*** Excerpted data Section Begins ***

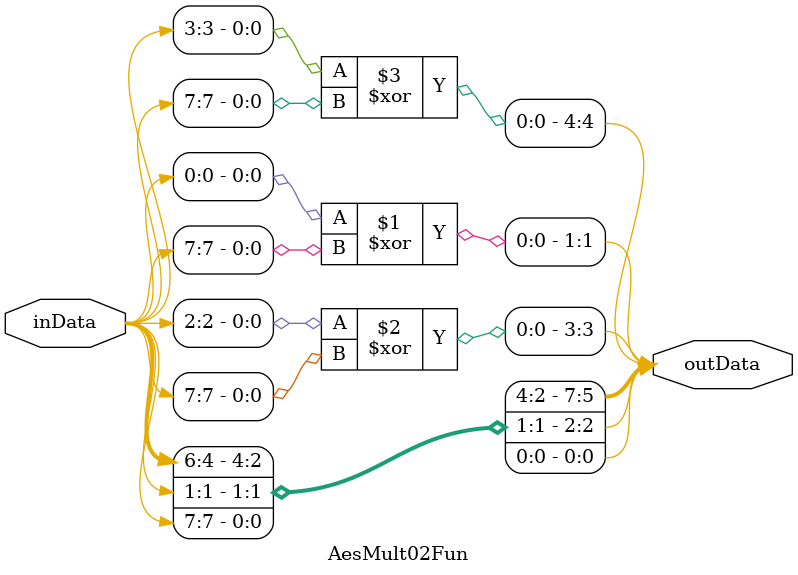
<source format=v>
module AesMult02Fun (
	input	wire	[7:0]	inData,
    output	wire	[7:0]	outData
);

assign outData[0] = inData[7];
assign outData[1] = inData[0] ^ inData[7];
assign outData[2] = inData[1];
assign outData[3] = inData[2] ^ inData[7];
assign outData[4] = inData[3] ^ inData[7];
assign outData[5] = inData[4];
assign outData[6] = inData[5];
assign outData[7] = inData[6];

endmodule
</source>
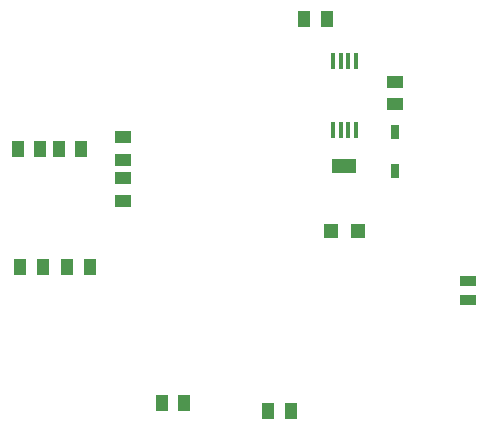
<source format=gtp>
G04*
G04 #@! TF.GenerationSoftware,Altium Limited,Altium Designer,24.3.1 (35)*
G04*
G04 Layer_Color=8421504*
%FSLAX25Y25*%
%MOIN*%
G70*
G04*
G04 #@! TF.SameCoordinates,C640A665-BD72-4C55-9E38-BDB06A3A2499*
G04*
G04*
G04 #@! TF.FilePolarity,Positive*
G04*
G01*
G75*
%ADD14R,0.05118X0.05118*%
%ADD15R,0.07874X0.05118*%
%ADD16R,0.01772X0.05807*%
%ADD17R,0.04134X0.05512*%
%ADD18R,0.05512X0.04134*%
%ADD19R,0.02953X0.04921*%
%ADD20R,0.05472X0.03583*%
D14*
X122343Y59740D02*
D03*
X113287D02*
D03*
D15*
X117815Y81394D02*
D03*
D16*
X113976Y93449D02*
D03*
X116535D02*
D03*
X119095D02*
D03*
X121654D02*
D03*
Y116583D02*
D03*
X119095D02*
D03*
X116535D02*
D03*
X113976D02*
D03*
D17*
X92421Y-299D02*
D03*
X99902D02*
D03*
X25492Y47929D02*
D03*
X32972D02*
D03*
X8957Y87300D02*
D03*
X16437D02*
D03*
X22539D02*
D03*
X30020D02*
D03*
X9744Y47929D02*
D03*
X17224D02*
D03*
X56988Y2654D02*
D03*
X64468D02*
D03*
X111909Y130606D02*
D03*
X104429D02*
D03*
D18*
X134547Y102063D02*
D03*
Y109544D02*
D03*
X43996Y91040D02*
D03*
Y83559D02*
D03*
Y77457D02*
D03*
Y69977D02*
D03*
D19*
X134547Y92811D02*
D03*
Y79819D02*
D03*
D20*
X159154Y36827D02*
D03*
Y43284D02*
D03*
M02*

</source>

*** Excerpted data Section Ends ***
*** Excerpted data Section Begins ***

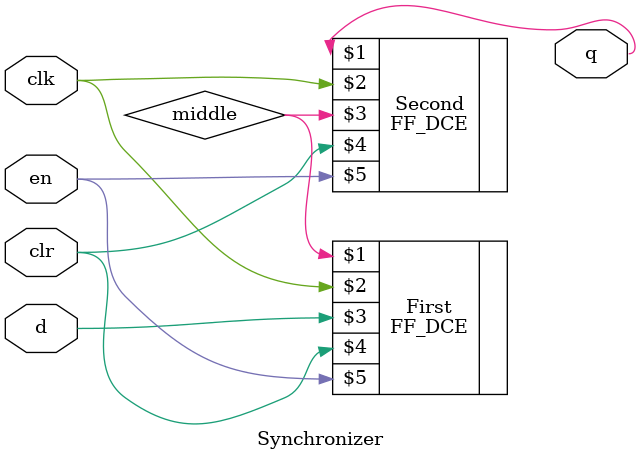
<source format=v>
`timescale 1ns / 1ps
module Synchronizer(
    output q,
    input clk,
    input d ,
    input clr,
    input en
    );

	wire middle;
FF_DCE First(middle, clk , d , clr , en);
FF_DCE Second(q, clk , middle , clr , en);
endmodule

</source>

*** Excerpted data Section Ends ***
*** Excerpted data Section Begins ***

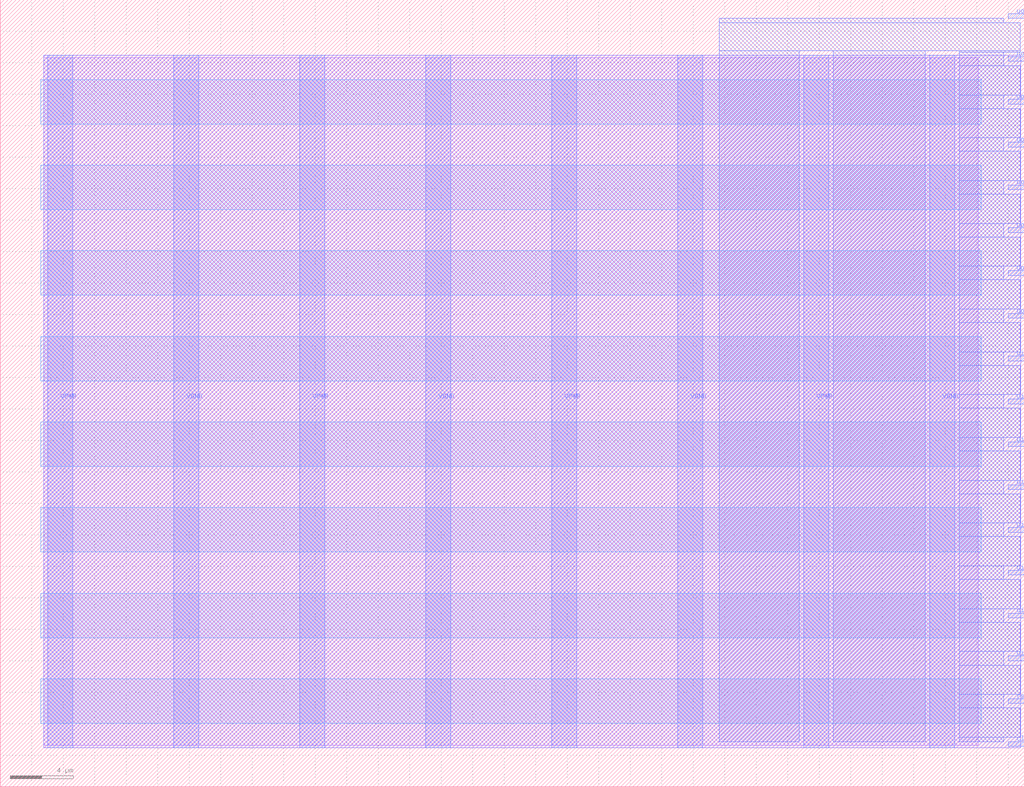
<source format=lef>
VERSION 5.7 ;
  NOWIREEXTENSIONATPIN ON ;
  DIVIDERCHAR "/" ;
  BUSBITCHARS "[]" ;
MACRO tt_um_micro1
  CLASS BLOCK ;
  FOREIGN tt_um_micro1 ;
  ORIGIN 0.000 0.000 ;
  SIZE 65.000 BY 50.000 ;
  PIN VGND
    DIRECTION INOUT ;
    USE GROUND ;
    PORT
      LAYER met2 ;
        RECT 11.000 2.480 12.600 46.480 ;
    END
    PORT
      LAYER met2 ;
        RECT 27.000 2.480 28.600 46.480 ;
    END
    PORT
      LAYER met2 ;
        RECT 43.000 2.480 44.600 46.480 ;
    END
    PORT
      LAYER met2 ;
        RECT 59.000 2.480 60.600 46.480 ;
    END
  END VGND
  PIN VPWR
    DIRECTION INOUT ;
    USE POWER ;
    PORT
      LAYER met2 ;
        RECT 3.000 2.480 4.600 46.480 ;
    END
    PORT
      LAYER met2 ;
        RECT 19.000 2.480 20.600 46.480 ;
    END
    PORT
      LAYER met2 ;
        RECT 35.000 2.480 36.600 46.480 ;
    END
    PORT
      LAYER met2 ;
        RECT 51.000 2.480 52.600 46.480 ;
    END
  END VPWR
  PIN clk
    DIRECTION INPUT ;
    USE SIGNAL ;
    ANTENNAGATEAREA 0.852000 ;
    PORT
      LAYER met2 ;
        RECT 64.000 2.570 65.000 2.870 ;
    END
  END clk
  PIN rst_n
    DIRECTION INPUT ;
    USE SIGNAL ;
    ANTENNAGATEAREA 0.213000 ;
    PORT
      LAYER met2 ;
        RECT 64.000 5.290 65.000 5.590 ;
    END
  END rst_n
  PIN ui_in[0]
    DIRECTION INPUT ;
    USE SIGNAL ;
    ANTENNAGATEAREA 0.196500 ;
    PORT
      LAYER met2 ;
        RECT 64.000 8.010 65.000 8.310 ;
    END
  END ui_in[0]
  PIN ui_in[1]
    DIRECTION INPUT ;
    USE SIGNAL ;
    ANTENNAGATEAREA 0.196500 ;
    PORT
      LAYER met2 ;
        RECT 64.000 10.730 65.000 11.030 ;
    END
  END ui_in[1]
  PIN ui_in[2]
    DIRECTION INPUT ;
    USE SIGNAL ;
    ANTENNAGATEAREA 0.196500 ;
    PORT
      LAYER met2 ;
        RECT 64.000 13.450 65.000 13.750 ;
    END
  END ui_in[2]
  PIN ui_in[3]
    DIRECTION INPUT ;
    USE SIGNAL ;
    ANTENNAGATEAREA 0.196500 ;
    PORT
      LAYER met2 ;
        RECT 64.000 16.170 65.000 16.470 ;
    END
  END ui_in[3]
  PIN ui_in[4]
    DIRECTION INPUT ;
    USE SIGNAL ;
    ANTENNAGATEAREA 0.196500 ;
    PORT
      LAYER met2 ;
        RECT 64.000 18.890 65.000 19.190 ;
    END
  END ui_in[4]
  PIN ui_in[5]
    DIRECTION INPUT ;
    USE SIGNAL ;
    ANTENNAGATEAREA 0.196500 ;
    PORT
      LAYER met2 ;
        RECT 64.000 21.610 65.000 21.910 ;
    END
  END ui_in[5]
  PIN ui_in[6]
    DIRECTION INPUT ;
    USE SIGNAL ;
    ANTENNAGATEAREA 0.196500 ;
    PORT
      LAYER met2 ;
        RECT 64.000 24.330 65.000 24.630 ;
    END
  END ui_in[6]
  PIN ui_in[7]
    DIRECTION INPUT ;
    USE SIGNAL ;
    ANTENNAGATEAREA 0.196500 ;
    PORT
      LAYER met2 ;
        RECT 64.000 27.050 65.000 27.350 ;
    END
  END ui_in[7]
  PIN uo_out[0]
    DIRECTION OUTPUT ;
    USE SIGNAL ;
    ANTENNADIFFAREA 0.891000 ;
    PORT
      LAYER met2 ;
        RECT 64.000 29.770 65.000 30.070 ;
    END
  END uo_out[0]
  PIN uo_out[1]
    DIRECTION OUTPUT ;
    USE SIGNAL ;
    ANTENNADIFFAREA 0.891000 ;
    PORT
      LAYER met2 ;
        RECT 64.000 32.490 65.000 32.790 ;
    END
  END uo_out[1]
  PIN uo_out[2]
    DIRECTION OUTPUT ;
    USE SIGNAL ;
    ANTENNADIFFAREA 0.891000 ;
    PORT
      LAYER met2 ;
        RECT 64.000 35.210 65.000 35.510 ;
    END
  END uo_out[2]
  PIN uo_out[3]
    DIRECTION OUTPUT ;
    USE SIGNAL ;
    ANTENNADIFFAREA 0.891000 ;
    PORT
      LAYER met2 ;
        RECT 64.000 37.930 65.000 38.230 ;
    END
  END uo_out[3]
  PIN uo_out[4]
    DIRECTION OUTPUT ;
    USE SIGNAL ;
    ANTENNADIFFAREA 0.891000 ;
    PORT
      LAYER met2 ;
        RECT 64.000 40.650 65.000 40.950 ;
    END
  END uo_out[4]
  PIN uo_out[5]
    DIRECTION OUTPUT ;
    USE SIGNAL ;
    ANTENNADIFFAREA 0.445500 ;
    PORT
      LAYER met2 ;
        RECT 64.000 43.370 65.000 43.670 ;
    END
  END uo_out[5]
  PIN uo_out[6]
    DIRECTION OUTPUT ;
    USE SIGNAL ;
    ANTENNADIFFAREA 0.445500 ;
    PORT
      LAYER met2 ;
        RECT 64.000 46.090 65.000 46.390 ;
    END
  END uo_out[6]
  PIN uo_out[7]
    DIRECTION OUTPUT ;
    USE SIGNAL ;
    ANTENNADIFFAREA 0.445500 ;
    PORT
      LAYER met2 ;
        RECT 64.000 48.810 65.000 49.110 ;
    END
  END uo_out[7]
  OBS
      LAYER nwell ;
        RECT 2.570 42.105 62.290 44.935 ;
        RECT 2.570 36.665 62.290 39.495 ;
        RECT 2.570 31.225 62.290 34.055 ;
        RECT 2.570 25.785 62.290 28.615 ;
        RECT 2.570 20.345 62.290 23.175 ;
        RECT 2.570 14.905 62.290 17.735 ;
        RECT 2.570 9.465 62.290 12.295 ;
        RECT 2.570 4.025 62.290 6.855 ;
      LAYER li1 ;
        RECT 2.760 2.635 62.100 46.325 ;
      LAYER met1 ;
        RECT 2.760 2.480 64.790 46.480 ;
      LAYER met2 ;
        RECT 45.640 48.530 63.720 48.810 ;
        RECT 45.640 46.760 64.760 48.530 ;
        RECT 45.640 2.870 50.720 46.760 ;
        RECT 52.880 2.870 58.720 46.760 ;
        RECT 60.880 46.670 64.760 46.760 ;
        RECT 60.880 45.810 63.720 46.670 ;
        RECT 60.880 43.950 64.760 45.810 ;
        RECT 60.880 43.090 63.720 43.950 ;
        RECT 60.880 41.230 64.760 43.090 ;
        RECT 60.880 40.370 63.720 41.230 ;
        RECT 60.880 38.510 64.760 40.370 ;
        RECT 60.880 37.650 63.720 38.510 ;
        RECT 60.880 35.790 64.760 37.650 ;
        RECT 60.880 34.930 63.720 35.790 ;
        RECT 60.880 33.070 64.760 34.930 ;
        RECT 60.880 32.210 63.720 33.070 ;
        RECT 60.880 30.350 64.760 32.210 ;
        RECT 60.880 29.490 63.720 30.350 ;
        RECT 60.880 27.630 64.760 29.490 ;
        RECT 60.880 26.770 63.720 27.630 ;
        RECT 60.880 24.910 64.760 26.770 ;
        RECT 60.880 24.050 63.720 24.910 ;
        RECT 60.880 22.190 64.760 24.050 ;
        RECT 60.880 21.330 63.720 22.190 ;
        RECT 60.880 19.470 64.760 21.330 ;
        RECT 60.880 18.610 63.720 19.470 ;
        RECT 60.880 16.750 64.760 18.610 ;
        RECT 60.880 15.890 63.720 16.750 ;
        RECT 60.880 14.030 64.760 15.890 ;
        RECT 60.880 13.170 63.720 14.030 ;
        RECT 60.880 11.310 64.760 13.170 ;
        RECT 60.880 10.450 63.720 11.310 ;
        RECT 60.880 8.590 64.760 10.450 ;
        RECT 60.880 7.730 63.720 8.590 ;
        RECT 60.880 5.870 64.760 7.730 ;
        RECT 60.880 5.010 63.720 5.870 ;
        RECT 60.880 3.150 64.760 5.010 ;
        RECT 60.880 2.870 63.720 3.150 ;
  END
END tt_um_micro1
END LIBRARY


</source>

*** Excerpted data Section Ends ***

◆ What this task involves
Lines with "middle" in the records above: copy every one of them.

◆ Task answer
	wire middle;
FF_DCE First(middle, clk , d , clr , en);
FF_DCE Second(q, clk , middle , clr , en);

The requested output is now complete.